Voer de Geheugenbeveiliging-ID in bij [Faxontvangst][Geheugenbeveiliging afdrukken] op het faxscherm om het bestand af te drukken.

1Druk op [Fax] op het Home-scherm.

Afbeelding van bedieningspaneel

2Druk op [Faxontvangst] op het faxscherm.

Afbeelding van bedieningspaneel

3Druk op [Geheug.bev.afdruk.].

Afbeelding van bedieningspaneel

4Voer de Geheugenbeveiliging-ID in en druk op [Afdrukken].

Afbeelding van bedieningspaneel

Alle documenten die zijn ontvangen met Geheugenbeveiliging worden afgedrukt. Na het afdrukken worden de documenten gewist uit het geheugen.

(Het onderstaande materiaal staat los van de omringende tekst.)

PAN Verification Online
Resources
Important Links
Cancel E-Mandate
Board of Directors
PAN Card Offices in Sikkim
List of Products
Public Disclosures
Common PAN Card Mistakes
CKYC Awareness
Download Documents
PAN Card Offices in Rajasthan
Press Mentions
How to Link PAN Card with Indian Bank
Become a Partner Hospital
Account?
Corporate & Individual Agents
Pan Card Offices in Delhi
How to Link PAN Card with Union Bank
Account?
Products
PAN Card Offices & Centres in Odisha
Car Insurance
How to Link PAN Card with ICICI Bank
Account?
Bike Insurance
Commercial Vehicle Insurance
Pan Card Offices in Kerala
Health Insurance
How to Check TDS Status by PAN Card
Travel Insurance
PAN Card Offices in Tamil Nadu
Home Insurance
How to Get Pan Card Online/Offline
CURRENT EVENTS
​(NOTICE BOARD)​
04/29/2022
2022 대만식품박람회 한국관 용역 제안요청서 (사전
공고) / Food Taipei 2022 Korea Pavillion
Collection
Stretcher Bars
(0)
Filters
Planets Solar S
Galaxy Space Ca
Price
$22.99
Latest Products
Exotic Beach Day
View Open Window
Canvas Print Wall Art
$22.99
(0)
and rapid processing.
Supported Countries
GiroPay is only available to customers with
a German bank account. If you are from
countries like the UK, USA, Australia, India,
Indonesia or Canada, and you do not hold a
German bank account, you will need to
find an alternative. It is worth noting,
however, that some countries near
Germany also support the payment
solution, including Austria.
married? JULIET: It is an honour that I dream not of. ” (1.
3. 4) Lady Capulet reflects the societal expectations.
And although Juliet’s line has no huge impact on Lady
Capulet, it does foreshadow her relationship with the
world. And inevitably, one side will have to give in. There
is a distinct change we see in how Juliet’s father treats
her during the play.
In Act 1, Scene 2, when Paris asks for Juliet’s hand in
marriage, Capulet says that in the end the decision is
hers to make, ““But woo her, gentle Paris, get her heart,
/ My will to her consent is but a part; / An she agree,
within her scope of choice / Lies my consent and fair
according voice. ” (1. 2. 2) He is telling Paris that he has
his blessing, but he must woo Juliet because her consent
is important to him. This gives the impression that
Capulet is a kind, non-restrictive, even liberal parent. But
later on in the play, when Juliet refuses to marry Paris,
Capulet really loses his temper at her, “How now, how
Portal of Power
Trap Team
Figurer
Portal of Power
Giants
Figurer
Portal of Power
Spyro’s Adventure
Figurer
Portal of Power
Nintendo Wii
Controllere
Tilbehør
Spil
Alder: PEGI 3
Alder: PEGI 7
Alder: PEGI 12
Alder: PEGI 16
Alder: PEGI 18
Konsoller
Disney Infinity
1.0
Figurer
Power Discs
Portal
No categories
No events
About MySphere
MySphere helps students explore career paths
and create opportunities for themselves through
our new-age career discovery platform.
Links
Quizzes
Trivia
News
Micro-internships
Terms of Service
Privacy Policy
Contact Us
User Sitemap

Documenten afdrukken met de status Stand-by om af te drukken

Voer de afdruk-ID in bij [Faxontvangst][ID-vereiste afdrukbestanden afdr.] op het faxscherm om het bestand af te drukken.

1Druk op [Fax] op het Home-scherm.

Afbeelding van bedieningspaneel

2Druk op [Faxontvangst] op het faxscherm.

Afbeelding van bedieningspaneel

3Druk op [Afdrukbestanden met vereiste print-ID].

Afbeelding van bedieningspaneel

4Voer de afdruk-ID in en druk op [Afdrukken].

Afbeelding van bedieningspaneel

Alle documenten met de status Stand-by om af te drukken worden afgedrukt. Na het afdrukken worden de documenten gewist uit het geheugen.

Opmerking

  • Bij gebruik van de uitgebreide G3-lijn en wanneer er een verschillende afdruk-ID is ingesteld voor elke lijn, worden alle ontvangen documenten met een overeenkomende afdruk-ID afgedrukt.

  • Er wordt slechts één kopie afgedrukt van een document dat is ontvangen met geheugenbeveiliging, zelfs wanneer twee of meer kopieën is aangegeven in [Aantal af te drukken ontvangstbestanden].